BRANO DELL'ESERCIZIO -

Lo ha rivelato, ieri, un altro figlio illustre, Natale Stefanutti, nel processo “Lucania felix” sui nuovi affari dello storico clan di Potenza guidato dal padre, Dorino, e Renato Martorano.
Stefanutti junior è comparso di spalle, in collegamento da un sito riservato, negli schermi dell’aula Pagano, al secondo piano del Palazzo di giustizia. In quattro ore, rispondendo alle domande dei pm Antimafia, Sarah Masecchia e Marco Marano, ha iniziato a raccontare i motivi della sua decisione di collaborare con la giustizia e quanto a sua conoscenza sulle attività criminali del padre e dei suoi «amici». Inclusi i referenti calabresi del gruppo potentino, che a suo dire sarebbe stato emanazione di una delle cosche di ‘ndrangheta di maggiore successo, negli ultimi anni: quella guidata dal boss di Cutro, Nicolino “mano di gomma” Grande Aracri. Tanto che in un’occasione, per rendere omaggio al padre, dalla Calabria gli sarebbe stato recapitato persino un cinghiale «vivo». Un dono dal chiaro significato simbolico che il boss potentino avrebbe dovuto rimandare indietro, chiedendo agli “amici” di macellarlo in sua vece, non avendo come farlo altrimenti.
Stefanutti junior ha spiegato di aver iniziato a parlare con gli agenti della sezione anti-crimine della squadra mobile di Potenza dopo l’omicidio, nel 2013, di Donato Abruzzese, per cui il padre sta scontando una condanna a 18 anni di carcere. Spaventato dall’idea di essere implicato a sua volta negli affari criminali del padre e di quanti, come Donato Lorusso, avevano preso le redini del clan in sua assenza.
Poi ha sostanzialmente confermato quanto dichiarato di fronte agli investigatori. Anche riguardo a presunti appartenenti e fiancheggiatori del clan che nel tempo hanno visto già archiviate le ipotesi di reato formulate nei loro confronti.
L’esame del superteste dei pm proseguirà il 29 aprile. Poi verrà il turno dei difensori degli imputati.
L’inchiesta “Lucania felix” ha preso di mira, in particolare, una presunta associazione mafiosa e un’ulteriore associazione a delinquere specializzata nel narcotraffico, che si sarebbero aggregate attorno ai due boss potentini, Martorano e Stefanutti.

COSA FARE - Secondo il brano dell'esercizio, in che data proseguirà l'esame del superteste dei pm?

ESTRATTO DATI -
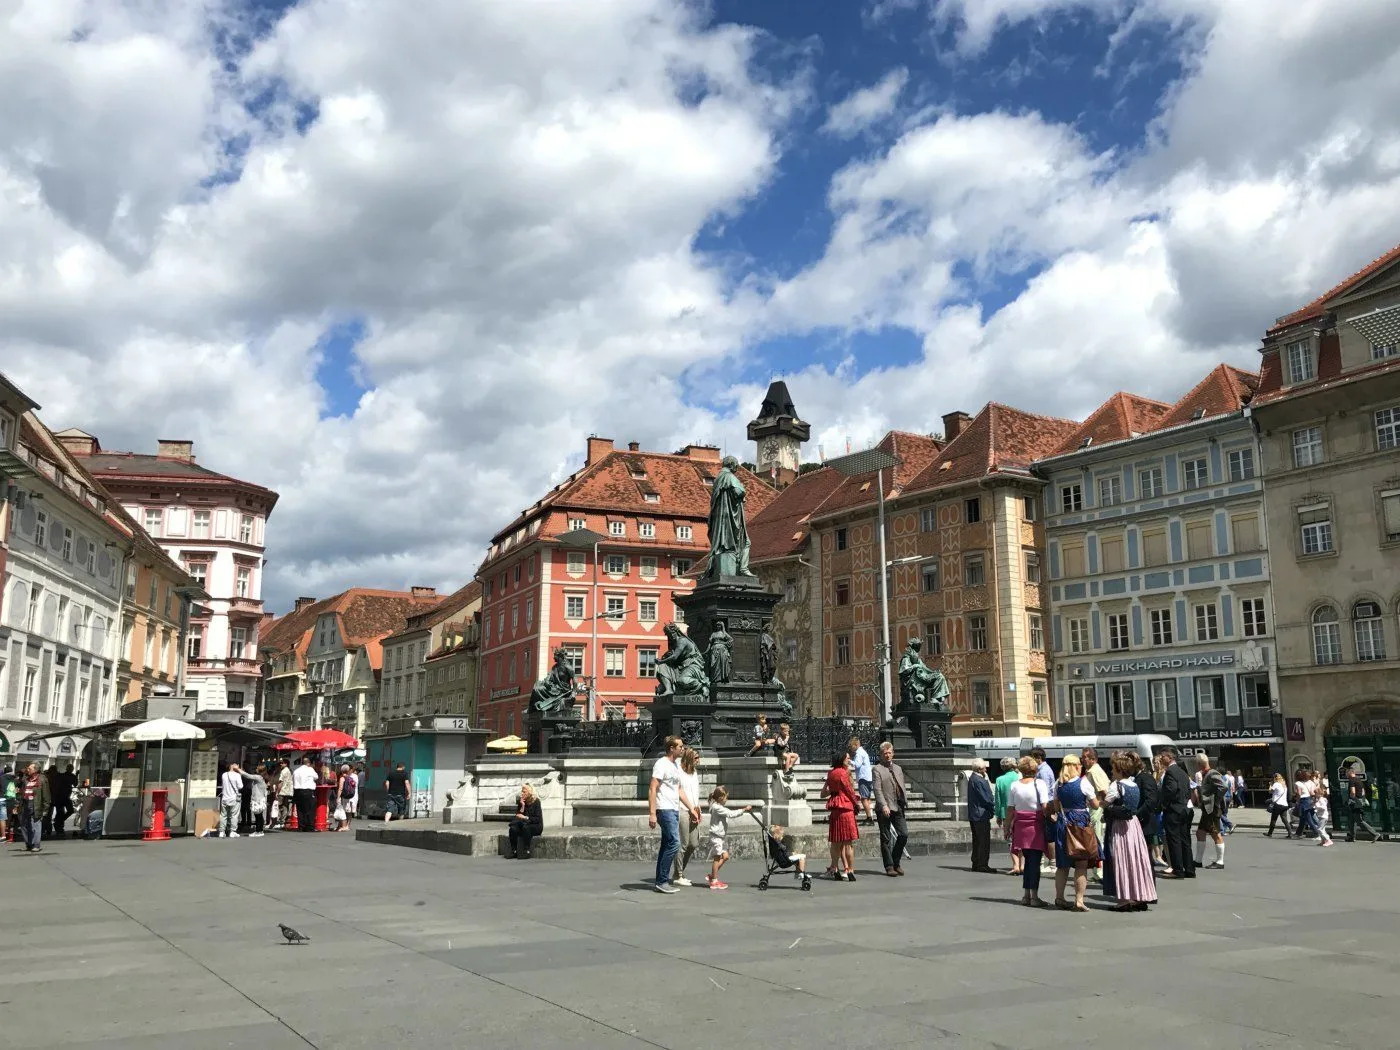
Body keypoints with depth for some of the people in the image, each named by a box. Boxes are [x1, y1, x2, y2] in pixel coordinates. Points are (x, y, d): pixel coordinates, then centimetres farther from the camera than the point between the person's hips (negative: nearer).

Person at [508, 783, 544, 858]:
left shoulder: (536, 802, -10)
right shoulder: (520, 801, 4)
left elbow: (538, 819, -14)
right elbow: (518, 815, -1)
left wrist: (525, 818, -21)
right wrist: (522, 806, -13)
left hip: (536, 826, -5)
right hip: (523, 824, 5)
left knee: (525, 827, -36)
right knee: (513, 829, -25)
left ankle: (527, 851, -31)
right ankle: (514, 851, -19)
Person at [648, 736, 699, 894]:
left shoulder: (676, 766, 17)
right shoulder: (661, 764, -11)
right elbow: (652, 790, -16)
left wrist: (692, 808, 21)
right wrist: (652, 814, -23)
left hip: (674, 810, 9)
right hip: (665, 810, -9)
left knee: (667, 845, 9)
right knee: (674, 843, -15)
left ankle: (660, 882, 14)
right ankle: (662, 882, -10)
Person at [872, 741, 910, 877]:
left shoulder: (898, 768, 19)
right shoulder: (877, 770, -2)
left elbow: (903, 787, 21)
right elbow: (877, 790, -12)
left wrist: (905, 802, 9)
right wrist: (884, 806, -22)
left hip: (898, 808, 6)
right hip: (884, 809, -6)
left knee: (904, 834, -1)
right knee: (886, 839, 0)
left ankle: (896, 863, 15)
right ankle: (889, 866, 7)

--

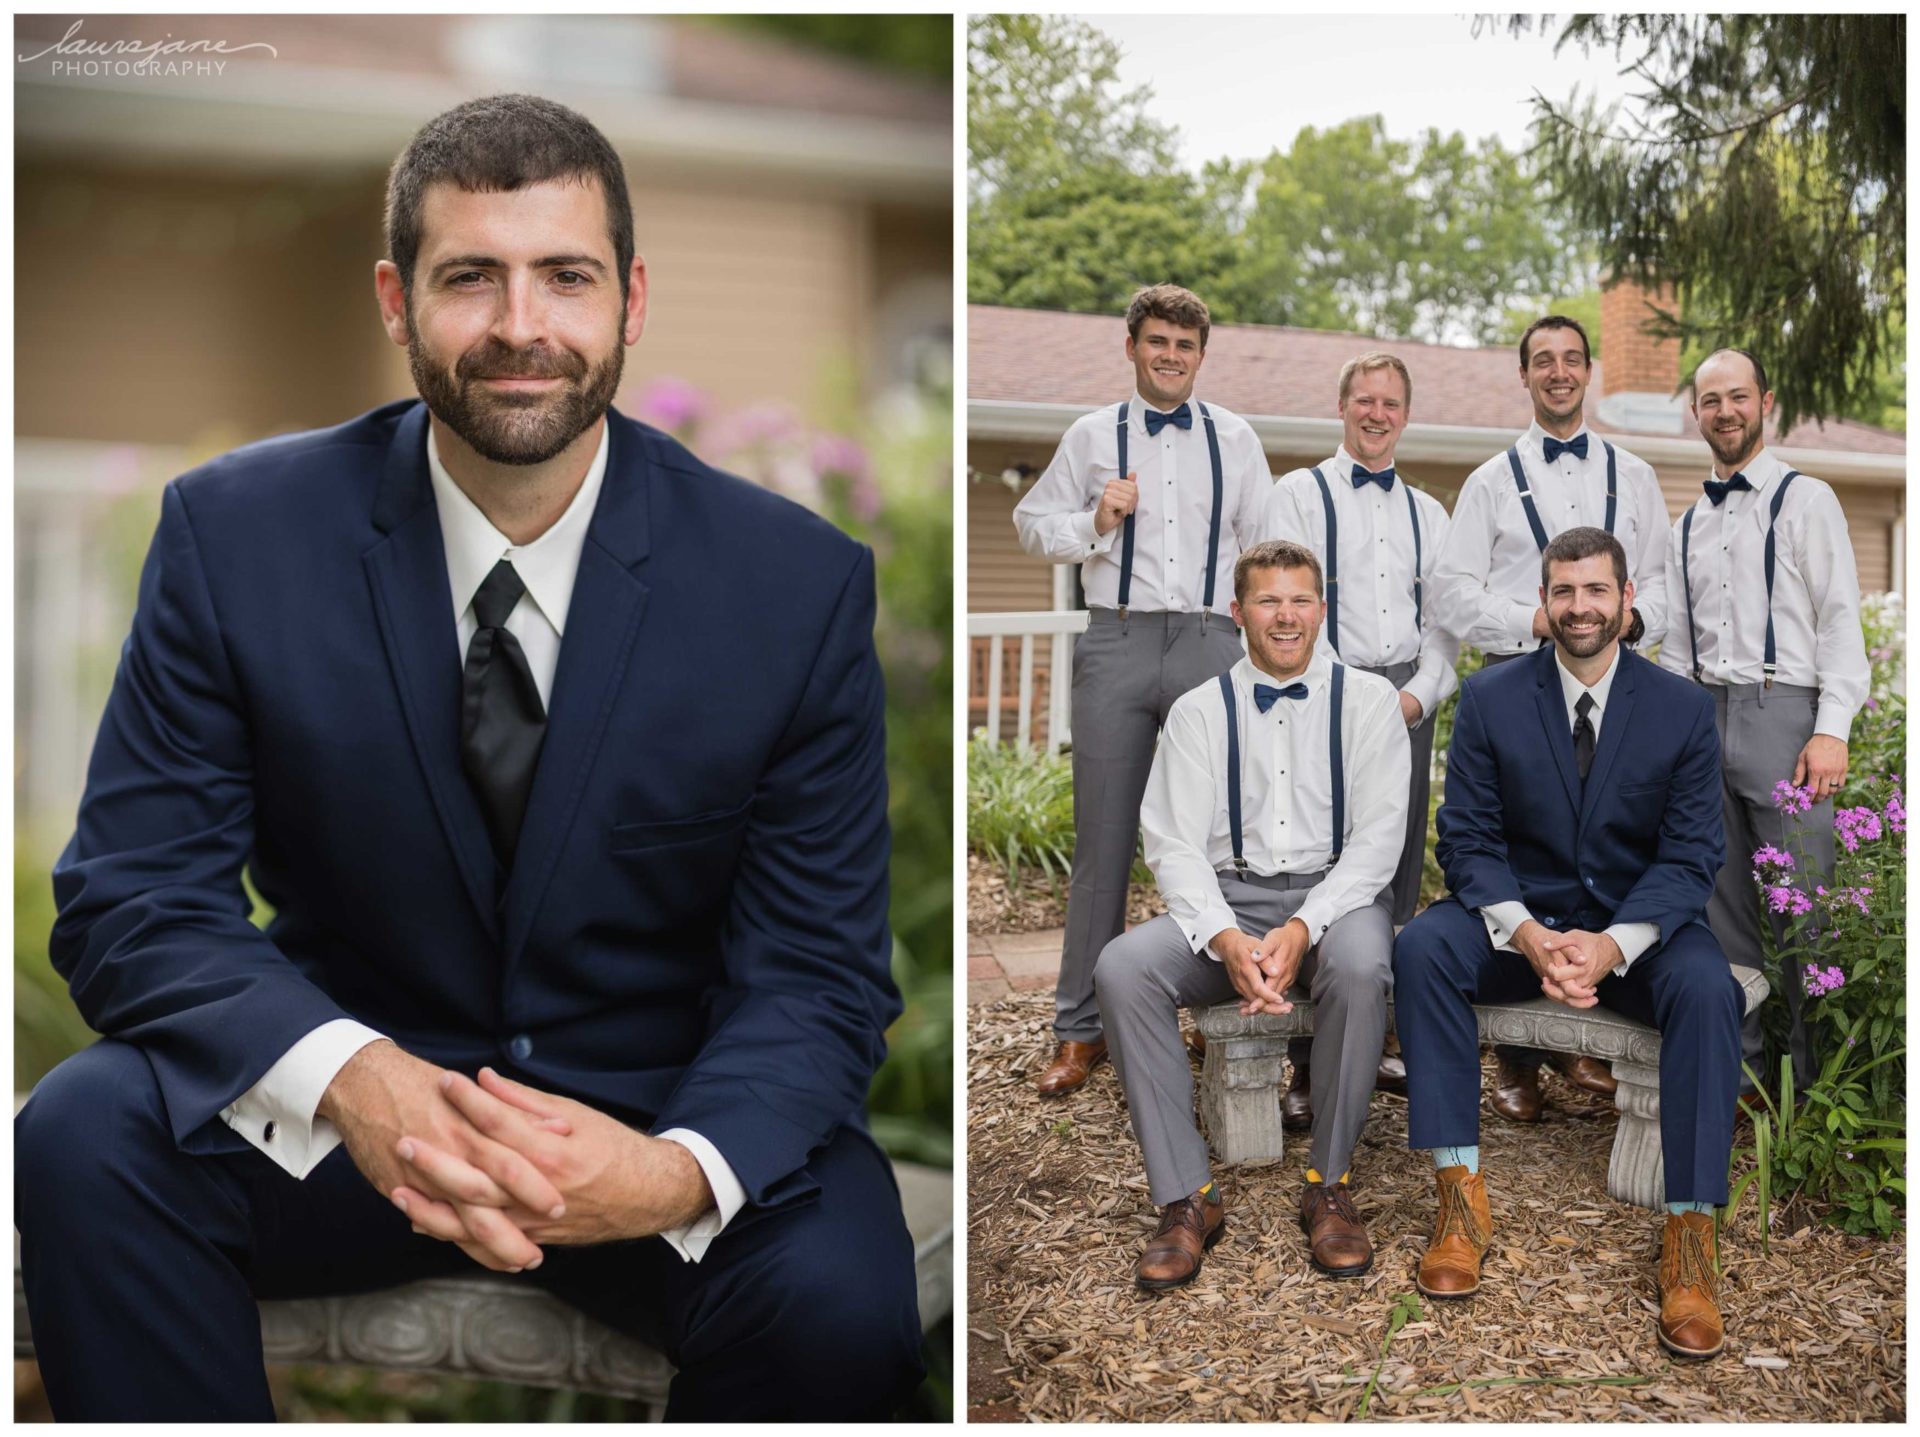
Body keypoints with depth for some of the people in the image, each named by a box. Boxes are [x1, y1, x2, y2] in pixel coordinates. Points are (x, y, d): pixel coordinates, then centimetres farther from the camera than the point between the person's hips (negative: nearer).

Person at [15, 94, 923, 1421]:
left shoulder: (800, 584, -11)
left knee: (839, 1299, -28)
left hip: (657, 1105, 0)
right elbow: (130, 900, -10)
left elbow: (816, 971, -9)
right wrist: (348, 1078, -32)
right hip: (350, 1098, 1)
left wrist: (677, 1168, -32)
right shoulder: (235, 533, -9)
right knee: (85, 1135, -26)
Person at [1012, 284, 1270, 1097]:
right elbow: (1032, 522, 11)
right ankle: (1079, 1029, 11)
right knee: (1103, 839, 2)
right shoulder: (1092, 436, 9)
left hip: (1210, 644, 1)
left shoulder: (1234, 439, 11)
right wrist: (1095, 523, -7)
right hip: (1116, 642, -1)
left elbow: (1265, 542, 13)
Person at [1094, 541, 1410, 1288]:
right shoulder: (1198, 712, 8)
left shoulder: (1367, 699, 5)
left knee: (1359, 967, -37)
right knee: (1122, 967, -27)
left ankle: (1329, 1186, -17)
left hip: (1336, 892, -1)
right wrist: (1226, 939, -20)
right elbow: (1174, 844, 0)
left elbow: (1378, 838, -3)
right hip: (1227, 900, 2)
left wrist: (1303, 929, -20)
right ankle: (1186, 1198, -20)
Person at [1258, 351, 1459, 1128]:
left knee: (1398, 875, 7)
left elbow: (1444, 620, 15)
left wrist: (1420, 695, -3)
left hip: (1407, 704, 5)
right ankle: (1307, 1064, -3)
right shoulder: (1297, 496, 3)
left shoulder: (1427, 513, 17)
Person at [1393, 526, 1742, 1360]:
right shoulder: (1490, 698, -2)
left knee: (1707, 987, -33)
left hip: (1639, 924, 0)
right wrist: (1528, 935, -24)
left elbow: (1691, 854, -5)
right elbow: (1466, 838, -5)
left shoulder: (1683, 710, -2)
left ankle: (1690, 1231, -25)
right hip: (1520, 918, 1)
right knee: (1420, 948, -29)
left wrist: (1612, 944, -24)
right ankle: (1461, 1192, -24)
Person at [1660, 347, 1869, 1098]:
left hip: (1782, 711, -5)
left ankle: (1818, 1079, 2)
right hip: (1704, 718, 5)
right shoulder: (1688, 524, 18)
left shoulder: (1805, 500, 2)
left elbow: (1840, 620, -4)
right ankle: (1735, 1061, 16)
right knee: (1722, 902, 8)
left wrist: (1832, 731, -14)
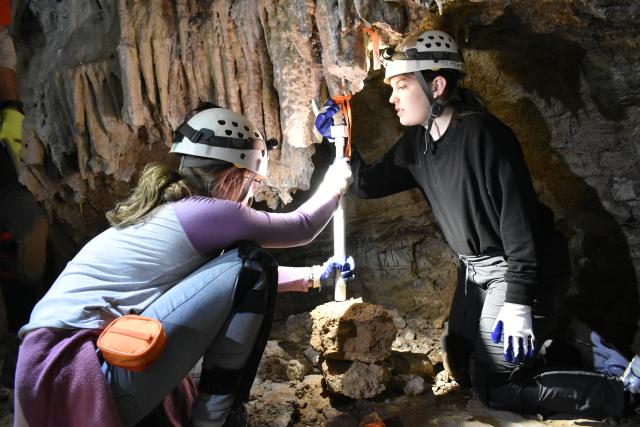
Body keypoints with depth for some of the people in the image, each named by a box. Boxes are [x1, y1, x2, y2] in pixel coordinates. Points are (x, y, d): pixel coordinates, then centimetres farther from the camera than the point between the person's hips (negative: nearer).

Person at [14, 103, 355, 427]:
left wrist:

--

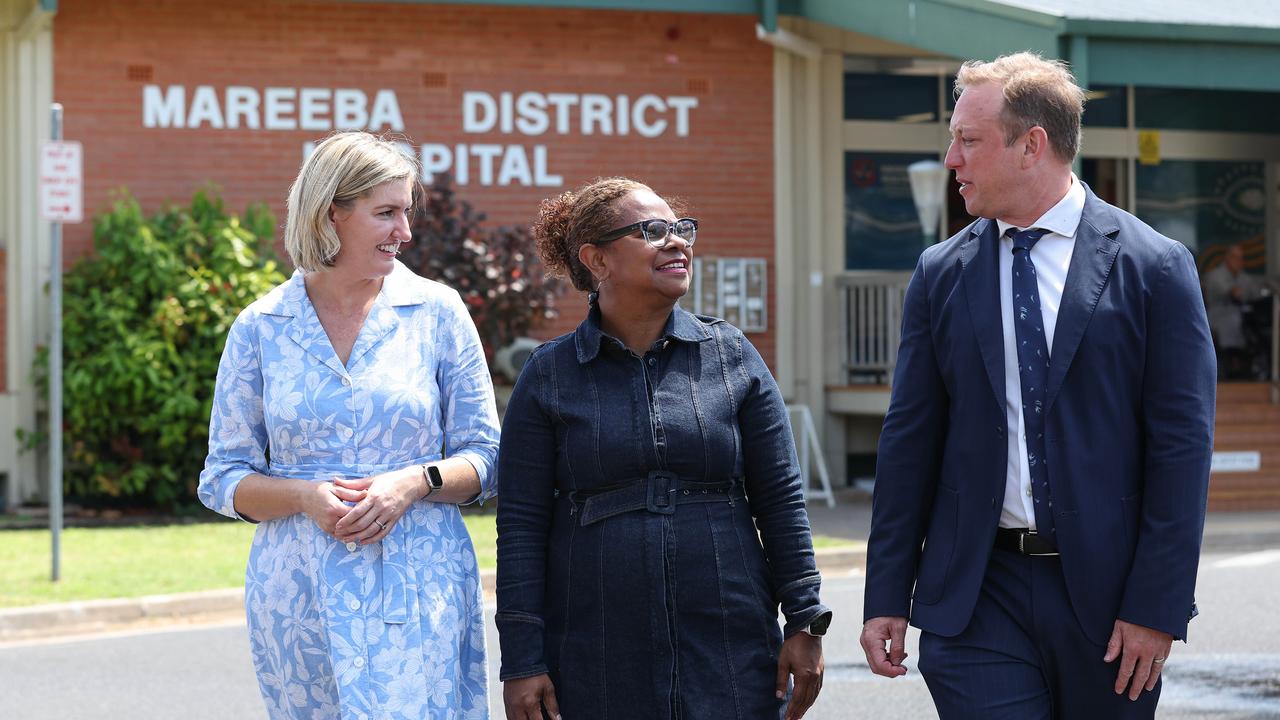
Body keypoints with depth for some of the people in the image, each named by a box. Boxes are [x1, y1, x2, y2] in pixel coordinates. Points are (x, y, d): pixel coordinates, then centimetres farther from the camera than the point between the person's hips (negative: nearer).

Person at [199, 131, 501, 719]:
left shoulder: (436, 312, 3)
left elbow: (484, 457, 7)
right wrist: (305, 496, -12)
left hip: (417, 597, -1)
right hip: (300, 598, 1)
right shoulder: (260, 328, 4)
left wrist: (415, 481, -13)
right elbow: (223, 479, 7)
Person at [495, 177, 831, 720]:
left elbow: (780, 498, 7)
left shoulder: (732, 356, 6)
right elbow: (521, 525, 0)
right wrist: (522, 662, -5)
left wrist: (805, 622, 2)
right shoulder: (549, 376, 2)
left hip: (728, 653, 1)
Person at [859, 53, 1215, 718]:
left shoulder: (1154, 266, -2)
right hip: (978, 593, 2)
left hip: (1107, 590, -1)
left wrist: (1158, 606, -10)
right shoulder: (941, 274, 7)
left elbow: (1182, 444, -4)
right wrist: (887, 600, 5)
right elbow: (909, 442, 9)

RISULTATO - Il 29 aprile.